» **SOAL TERTULIS 1**: Menurut teks tentang perjalanan demokrasi Indonesia di bawah, di mana saja janji kampanye Pemilu 2019 bertebaran? Sebutkan semuanya.
» **SOAL TERTULIS 2**: Tentukan apakah setiap pernyataan berikut sesuai dengan teks tentang perjalanan demokrasi Indonesia di bawah, lalu kutip kata-kata teks yang menjadi penentunya. (a) Anggota DPR dan DPD RI periode 2019-2024 dilantik pada 20 Oktober 2019. (b) Ilustrasi pita Mobius dipinjam dari seorang matematikawan Jerman. (c) Janji kampanye hanya dapat ditagih publik menjelang pemilu berikutnya.
» **SOAL TERTULIS 3**: Teruskan teks tentang perjalanan demokrasi Indonesia di bawah, mulai dari kalimat sesudah kalimat terakhirnya.

» **HALAMAN**:
.....

Perjalanan demokrasi Indonesia lima tahun ke depan akan sangat ditentukan oleh kiprah para wakil rakyat dan presiden serta wakil presiden terpilih.
Komisi Pemilihan Umum (KPU) telah menetapkan anggota DPR dan DPD RI periode 2019-2024 yang dilantik pada 1 Oktober 2019. Sementara presiden dan wakil presiden akan dilantik 20 Oktober 2019. Sudah seharusnya, mereka merawat daulat rakyat yang sudah dimandatkan kepada mereka untuk lima tahun ke depan.
Setiap terjadi sirkulasi elite lima tahunan, selalu muncul pertanyaan, akankah mereka bekerja nyata dan membuat banyak perubahan ke arah yang lebih baik, atau berputar-putar tanpa tujuan bak berjalan di labirin kekuasaan.
Menunaikan janji
Meminjam ilustrasi matematikawan Jerman, August Ferdinand Mobius, perjalanan sebuah bangsa kerap kali seperti menyusuri pita Mobius (Mobius strip). Pita dengan karakter  non-orientable object ini membuat kita bergerak dari satu sisi dan tak akan pernah berakhir di satu tepian pembatas. 
Analogi pita Mobius ini, menggambarkan kekuasaan yang kerap tak memiliki perhatian pada tujuan besar sebuah bangsa yang ingin dicapai, hanya terus bergerak dan menyusuri proses dengan ketidakjelasan tujuan akhir.
Sepanjang masa kampanye Pemilu 2019, banyak janji bertebaran di berbagai spanduk, poster, reklame, iklan, media sosial dan ragam diskusi publik lainnya. Janji yang menjadi ikrar presiden dan wakil presiden serta para wakil rakyat ini telah terpahat abadi di ragam jejak digital dan dokumen-dokumen yang bisa dikaji dan ditagih publik setiap saat.

.....

» **CATATAN TERSEDIA**:
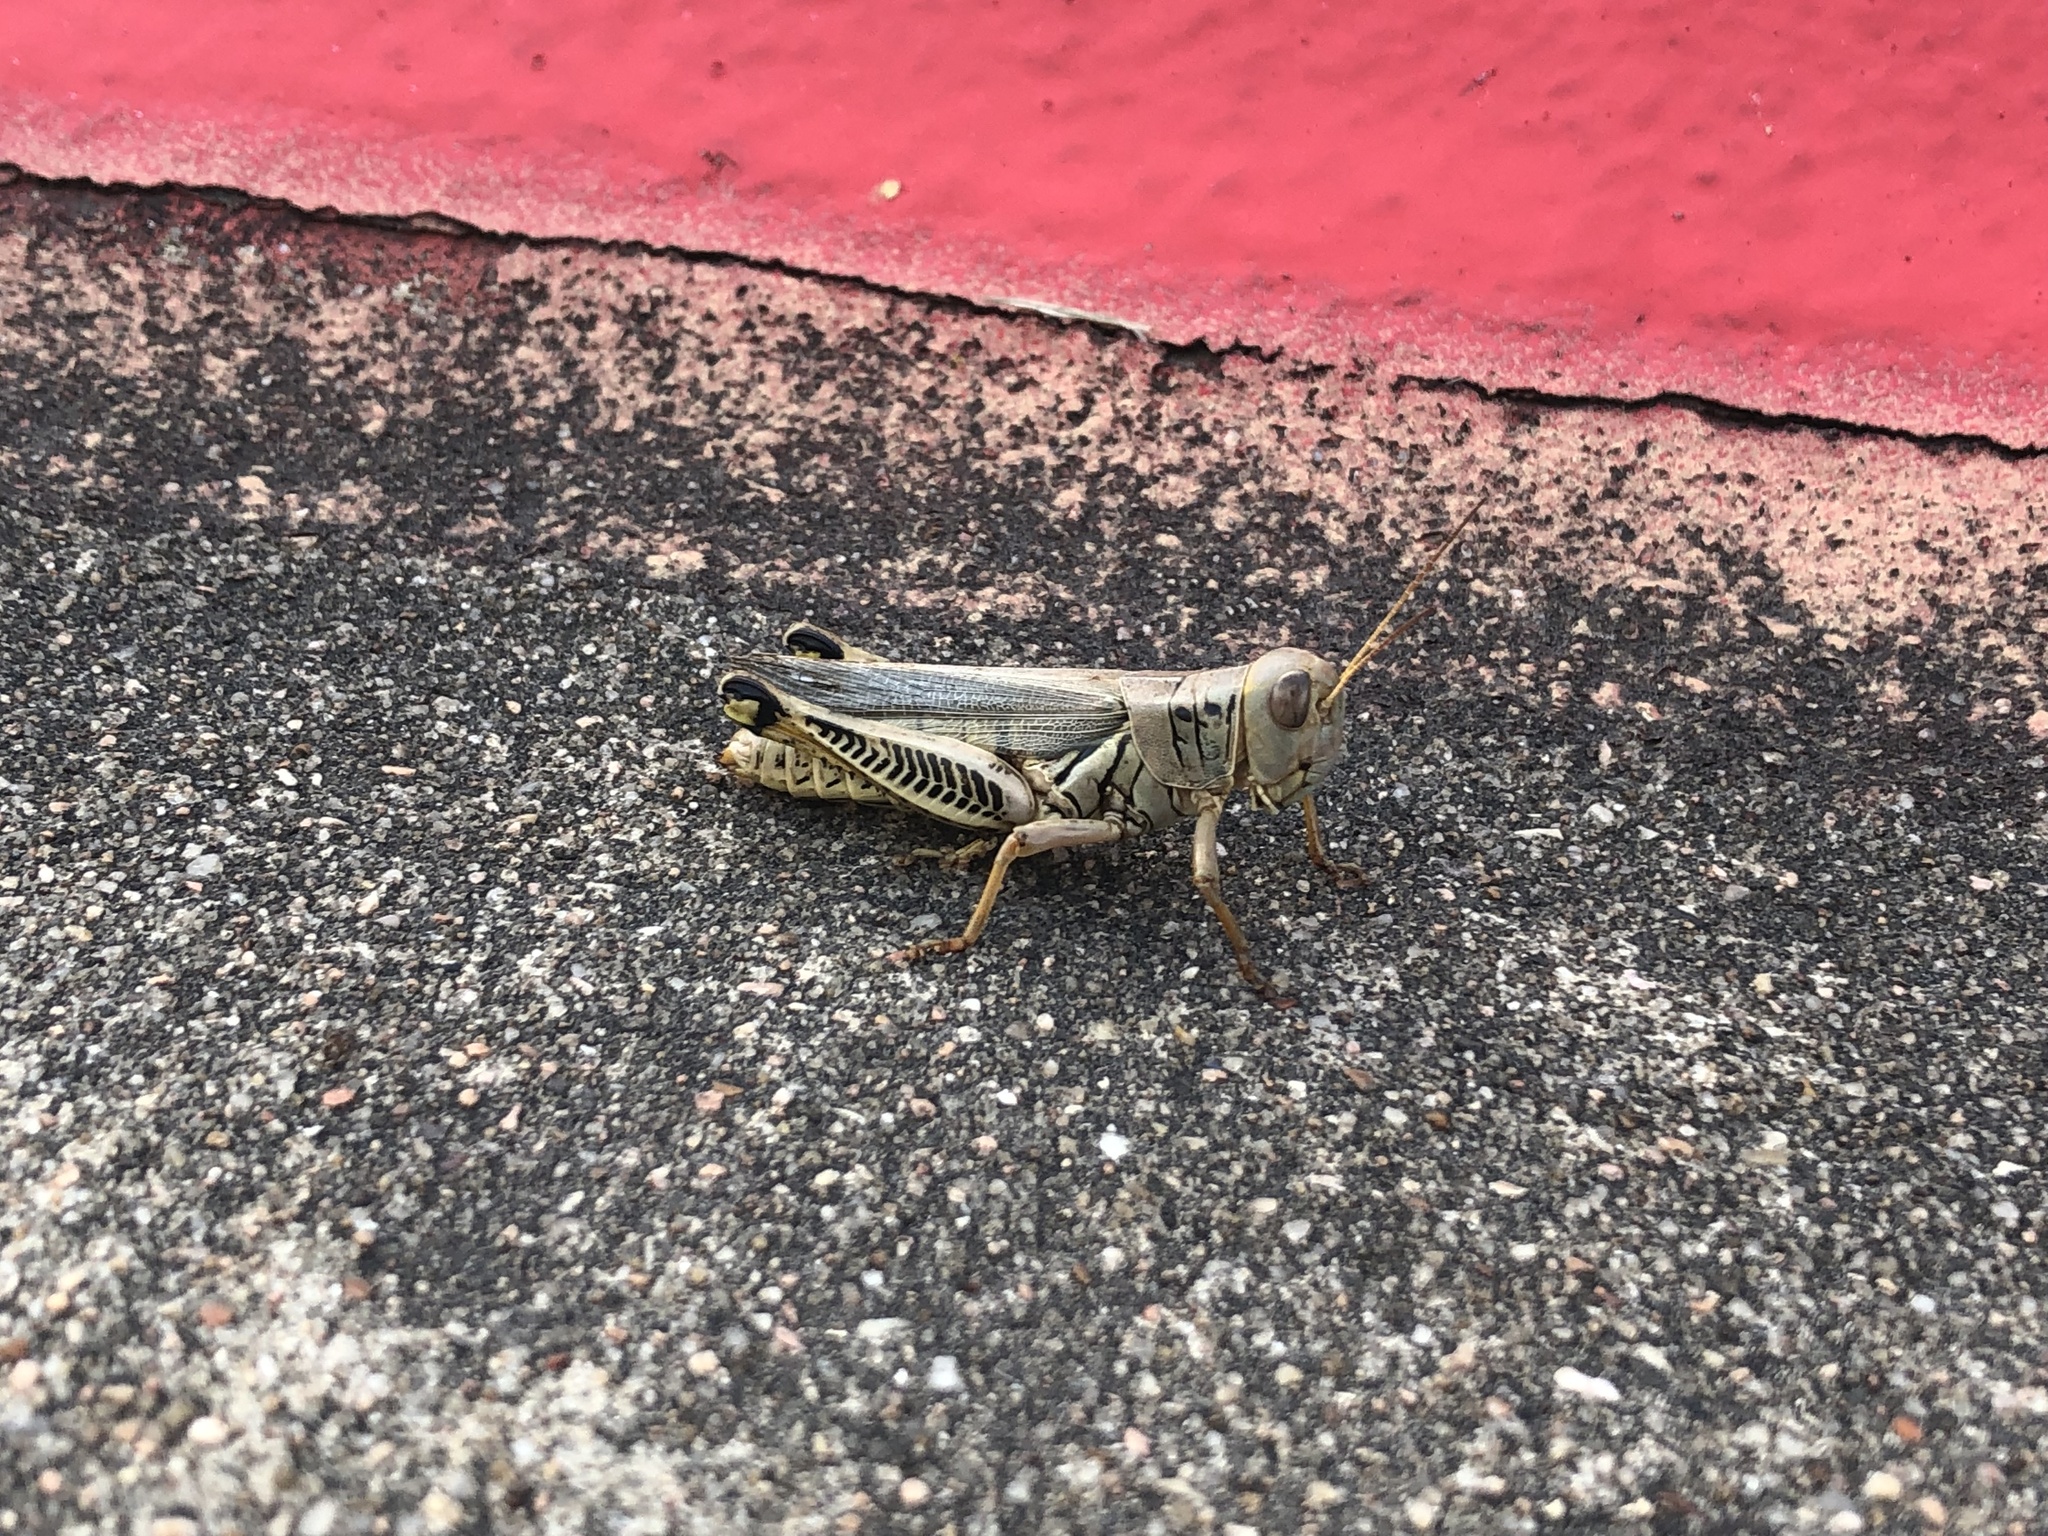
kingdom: Animalia
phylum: Arthropoda
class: Insecta
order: Orthoptera
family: Acrididae
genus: Melanoplus
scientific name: Melanoplus differentialis
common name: Differential grasshopper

.....

» **HASIL TUGAS 1**: spanduk, poster, reklame, iklan, media sosial, dan ragam diskusi publik lainnya

» **HASIL TUGAS 2**:
(a) Tidak: "dilantik pada 1 Oktober 2019"
(b) Ya: "Meminjam ilustrasi matematikawan Jerman, August Ferdinand Mobius"
(c) Tidak: "bisa dikaji dan ditagih publik setiap saat"

» **HASIL TUGAS 3**:
Sejatinya, janji yang sudah diucapkan tersebut menjadi bentuk komunikasi yang tak mungkin ditarik lagi. Salah satu prinsip komunikasi, menurut  Larry A Samovar dan Richard E Porter  dalam bukunya Communication Between Cultures (2102), bahwa komunikasi bersifat irreversible. Artinya, komunikasi tidak dapat ditarik kembali, jika seseorang sudah mengatakannya.
Nilai pembedanya dalam ujian kesejarahan mereka, terletak pada komitmen dan konsistensi agar satunya ucap dan perbuatan. Meskipun banyak rakyat diam dan seolah tidak peduli, sesungguhnya mereka akan menilai dan bersuara dalam diamnya.
Tengoklah sejarah, siapa yang diberi apresiasi dan penghormatan sebagai pemimpin prorakyat setelah mereka kembali menjadi warga biasa. Siapa pula yang meneguhkan memori kebencian kolektif rakyat dan diingat sebagai pemimpin yang berkhianat.
Sebagai bangsa, masih banyak agenda besar yang harus dijalankan agar bangsa ini tumbuh kuat dan disegani, bukan terus-menerus menjadi bangsa yang memiliki ketergantungan pada pihak lain. Salah satu landasan kokohnya ada pada pengelolaan negara yang bebas korupsi.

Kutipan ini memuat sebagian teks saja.